【ボクシング】村田諒太 “金メダル請負人”と最高仕上げ

2018年10月12日 16時30分

村田(右)は“金メダル請負人”の三浦とスパーリング

 WBA世界ミドル級王者の村田諒太(32=帝拳)が11日、同級3位ロブ・ブラント(28=米国)とのV2戦(20日=日本時間21日、米ラスベガス)に向けたスパーリングを公開。ボクシングの聖地での大一番に向け、仕上げのパートナーに選んだのは“金メダル請負人”だった。
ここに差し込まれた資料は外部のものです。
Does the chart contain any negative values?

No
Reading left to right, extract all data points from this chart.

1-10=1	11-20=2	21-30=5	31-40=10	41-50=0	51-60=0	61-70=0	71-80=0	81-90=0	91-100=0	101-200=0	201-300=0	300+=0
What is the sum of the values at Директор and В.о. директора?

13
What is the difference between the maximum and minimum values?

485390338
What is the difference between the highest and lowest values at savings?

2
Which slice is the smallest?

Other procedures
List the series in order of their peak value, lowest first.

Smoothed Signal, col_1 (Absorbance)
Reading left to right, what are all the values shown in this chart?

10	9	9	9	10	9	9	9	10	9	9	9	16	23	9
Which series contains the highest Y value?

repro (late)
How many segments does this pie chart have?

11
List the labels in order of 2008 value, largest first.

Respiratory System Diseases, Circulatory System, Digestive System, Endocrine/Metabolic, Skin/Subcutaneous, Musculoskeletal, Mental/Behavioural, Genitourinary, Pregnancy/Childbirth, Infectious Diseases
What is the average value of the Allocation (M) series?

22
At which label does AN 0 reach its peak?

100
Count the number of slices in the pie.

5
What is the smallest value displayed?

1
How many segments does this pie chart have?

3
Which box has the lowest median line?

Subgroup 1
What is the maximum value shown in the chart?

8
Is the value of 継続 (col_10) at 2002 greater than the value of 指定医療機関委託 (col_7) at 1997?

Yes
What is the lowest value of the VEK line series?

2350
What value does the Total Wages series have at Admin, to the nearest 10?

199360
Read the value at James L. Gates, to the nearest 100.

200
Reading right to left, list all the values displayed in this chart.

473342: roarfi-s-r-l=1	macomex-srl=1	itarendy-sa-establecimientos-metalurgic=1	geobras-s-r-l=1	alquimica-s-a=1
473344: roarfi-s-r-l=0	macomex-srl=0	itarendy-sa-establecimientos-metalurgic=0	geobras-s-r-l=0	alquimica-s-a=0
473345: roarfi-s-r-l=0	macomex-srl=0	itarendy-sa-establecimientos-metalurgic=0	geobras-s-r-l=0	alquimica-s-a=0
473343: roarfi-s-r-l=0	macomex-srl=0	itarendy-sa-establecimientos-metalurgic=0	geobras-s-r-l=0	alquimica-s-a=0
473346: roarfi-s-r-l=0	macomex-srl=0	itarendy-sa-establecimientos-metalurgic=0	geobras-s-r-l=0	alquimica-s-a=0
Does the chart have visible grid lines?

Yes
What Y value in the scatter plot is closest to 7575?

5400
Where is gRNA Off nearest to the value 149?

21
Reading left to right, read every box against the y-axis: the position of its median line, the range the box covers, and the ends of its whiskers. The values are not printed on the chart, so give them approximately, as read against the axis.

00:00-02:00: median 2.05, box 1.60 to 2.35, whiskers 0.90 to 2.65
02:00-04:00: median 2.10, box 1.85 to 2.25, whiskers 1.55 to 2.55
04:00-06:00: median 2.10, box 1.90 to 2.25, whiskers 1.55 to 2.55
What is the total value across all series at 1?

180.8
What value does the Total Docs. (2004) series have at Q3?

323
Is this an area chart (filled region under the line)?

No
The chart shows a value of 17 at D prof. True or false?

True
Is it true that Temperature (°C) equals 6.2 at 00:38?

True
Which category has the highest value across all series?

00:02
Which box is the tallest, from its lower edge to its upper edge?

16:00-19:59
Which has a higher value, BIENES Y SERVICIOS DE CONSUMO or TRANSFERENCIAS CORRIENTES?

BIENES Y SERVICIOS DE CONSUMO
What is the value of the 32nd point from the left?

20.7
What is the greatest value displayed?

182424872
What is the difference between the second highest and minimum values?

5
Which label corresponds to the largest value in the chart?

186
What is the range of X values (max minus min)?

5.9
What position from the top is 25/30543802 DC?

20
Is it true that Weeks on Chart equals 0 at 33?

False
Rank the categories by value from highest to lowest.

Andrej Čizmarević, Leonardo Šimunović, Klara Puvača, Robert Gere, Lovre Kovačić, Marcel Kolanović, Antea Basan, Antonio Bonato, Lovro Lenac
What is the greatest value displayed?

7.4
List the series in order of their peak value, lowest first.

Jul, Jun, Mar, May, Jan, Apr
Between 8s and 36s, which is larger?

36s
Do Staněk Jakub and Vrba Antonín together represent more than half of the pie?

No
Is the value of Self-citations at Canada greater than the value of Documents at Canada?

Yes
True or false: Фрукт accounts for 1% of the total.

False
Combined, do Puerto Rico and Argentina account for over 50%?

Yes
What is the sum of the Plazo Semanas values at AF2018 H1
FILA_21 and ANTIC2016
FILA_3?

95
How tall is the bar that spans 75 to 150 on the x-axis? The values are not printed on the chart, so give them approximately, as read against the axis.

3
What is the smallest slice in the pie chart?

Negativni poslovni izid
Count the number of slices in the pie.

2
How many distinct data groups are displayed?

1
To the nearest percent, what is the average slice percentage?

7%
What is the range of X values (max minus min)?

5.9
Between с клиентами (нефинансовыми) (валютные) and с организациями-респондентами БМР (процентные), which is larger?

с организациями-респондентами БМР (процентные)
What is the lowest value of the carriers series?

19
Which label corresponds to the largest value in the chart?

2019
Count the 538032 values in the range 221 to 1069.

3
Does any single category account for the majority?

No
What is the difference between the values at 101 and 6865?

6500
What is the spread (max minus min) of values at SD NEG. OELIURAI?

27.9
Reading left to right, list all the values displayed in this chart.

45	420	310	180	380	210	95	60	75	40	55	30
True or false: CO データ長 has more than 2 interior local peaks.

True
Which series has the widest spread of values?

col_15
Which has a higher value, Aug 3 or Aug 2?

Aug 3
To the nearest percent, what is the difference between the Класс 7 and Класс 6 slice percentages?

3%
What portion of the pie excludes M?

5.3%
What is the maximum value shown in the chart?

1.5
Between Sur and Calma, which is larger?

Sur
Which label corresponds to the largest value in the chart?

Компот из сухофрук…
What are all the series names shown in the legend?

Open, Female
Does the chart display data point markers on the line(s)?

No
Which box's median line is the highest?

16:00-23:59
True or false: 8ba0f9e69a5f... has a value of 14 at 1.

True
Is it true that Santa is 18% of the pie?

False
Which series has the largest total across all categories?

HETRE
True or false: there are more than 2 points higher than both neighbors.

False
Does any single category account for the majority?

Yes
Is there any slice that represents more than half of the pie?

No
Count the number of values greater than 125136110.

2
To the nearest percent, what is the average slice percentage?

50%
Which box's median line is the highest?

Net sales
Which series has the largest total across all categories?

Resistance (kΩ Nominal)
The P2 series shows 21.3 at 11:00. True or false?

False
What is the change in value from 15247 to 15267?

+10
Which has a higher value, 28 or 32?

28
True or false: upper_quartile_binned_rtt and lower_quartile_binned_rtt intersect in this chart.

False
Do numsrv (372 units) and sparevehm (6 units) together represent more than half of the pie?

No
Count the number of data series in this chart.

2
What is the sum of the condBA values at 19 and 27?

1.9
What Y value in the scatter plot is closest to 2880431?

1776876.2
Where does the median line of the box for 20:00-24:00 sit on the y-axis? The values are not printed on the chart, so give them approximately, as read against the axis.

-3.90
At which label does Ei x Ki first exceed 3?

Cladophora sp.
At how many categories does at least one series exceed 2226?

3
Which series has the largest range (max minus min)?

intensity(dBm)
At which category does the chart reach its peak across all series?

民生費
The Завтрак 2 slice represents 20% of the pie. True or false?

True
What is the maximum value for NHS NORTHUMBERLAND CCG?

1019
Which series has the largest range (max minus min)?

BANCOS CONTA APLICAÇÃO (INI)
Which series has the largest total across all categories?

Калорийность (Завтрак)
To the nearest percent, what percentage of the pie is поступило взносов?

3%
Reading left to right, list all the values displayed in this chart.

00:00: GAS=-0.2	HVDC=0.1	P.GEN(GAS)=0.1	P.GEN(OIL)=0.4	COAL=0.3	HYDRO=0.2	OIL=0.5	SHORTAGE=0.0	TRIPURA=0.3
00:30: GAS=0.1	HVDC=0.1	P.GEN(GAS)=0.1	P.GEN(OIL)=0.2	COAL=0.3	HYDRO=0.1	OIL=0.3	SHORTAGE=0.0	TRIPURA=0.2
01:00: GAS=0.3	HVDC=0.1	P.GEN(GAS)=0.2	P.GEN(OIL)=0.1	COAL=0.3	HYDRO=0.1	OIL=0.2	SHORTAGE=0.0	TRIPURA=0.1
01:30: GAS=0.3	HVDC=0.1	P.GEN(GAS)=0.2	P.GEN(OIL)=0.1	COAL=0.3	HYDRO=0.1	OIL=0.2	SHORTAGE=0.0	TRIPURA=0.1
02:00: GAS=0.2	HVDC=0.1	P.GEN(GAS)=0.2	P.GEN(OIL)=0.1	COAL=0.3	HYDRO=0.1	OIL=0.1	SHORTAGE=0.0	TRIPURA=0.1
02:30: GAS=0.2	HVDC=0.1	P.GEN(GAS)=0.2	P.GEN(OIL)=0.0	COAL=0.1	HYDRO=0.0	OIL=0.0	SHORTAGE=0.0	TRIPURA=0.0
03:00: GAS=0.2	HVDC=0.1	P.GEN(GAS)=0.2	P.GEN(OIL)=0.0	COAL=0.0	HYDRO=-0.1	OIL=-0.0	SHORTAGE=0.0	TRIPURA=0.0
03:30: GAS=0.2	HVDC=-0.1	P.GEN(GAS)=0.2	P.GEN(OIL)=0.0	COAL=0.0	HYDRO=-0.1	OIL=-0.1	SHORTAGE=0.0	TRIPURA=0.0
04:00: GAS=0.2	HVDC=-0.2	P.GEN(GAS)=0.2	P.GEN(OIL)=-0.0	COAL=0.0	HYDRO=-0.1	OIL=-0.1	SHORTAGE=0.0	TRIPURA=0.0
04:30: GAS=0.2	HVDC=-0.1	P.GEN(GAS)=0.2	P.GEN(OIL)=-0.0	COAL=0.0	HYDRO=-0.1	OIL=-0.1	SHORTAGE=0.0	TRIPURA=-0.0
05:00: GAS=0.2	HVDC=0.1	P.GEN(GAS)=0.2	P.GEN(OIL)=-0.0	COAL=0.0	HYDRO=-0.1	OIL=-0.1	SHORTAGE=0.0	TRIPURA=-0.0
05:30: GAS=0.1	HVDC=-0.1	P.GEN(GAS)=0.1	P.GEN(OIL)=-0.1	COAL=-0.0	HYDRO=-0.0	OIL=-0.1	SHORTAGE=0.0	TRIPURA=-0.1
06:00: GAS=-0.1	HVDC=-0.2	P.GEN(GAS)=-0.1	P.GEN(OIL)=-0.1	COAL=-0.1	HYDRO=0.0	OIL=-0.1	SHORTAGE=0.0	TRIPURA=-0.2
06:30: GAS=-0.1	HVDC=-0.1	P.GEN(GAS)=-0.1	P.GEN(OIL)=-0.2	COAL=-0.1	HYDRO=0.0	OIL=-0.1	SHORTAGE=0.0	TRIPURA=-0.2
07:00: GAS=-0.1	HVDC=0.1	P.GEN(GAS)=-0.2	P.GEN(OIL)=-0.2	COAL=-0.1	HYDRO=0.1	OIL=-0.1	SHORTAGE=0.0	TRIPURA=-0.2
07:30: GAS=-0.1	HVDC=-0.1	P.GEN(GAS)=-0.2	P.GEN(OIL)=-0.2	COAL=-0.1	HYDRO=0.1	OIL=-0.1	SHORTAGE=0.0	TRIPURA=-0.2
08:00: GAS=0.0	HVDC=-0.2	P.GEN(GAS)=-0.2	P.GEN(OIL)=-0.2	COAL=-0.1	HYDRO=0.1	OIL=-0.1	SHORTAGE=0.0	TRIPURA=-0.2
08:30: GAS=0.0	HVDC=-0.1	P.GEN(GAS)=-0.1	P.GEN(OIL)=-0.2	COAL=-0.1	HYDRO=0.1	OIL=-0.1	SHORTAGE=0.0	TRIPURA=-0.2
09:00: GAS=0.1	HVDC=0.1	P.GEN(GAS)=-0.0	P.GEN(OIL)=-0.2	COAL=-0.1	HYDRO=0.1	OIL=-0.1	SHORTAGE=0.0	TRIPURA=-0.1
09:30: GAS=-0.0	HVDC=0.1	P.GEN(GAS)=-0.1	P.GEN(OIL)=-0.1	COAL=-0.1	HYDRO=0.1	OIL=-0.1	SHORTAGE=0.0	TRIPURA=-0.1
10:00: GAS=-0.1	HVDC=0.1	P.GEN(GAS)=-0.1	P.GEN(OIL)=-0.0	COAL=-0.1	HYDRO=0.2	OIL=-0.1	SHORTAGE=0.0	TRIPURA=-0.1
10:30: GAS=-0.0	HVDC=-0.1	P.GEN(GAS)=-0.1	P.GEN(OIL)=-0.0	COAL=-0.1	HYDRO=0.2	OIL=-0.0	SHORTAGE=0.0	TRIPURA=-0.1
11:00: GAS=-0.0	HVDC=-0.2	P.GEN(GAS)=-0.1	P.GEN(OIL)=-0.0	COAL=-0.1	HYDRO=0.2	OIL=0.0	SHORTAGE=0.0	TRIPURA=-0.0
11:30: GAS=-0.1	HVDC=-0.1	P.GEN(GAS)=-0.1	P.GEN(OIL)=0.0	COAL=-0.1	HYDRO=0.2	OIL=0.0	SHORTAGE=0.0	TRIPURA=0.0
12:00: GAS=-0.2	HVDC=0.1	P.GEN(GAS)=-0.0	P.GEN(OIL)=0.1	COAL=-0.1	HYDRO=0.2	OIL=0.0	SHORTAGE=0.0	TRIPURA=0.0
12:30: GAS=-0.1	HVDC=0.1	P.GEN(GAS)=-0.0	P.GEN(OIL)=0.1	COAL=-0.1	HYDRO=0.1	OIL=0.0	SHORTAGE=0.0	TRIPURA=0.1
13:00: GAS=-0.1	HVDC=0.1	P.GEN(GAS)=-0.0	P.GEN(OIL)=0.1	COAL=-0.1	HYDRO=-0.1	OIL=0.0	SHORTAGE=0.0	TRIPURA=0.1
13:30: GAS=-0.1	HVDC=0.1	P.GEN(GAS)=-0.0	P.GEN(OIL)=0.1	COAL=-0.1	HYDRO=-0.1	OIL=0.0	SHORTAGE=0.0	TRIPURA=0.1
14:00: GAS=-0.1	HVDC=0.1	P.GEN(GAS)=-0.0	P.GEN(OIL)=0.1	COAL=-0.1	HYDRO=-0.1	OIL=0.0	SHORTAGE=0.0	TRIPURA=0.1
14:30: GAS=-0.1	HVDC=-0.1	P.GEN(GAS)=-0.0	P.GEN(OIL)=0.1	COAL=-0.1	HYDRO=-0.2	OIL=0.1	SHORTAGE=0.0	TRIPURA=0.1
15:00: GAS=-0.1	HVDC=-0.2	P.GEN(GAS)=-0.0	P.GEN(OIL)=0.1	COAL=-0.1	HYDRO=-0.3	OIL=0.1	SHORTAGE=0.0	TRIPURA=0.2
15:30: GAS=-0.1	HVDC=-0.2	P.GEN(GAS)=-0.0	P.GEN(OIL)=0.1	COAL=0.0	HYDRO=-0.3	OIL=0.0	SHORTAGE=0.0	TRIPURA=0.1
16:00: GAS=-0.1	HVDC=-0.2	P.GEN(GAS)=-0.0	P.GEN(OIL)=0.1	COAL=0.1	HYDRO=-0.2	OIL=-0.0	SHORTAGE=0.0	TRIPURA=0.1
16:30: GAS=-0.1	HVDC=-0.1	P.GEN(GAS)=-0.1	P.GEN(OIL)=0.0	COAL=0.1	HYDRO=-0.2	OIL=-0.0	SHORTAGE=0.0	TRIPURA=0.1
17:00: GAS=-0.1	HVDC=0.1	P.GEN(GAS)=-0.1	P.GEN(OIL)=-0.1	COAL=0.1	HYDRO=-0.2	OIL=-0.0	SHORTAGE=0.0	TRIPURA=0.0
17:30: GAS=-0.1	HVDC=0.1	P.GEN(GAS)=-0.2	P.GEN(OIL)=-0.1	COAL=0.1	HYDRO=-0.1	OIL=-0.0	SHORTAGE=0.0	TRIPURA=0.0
 外国人のパートナーが帰国したため、この日の相手は帝拳ジム所属時代に日本スーパーミドル級1位にもなり、その後に総合格闘技「パンクラス」で王座も獲得した三浦広光(37)。実は、村田が金メダルを獲得した2012年ロンドン五輪直前に行ったスパーリングの相手でもあった。最高の結果を出すための最終仕上げには、これ以上ない「縁起のいい人」ということだ。

 最近では外国人パートナー3人体制なので、久しくお呼びがかからなかったものの、大一番前の国内最後の練習に12日までの3日間抜てきされた。この日は軽いマス・ボクシング2ラウンドを披露しただけだったが、前日は激しいスパーリングを敢行。三浦は「以前と比べて切れが増しました。16オンス(練習用)のグローブでパンチをもらっても効くのに、10オンス(試合用)でもらったらヤバいです」と村田の成長ぶりをべた褒めした。

 週末にはいよいよ米国に出発。村田にピリピリ感はなく「試合でやるべきこと、戦術は決まってますから」と準備万端だ。練習後には足元に“池”ができるほど汗が出た。「今日の練習で1・5キロは落ちたと思います。これだけ汗が出てくれると安心できます」

 この日の練習を見学したジム&高校の先輩で、当日はDAZNの解説を担当する元WBC世界バンタム級王者の山中慎介氏(36)も「万全の状態でリングに上がって、KOをしっかり見せてくれて、次の大きい試合につなげてくれるでしょう」と聖地でのKO防衛に太鼓判を押す。どんな戦いをするか、期待は高まるばかりだ。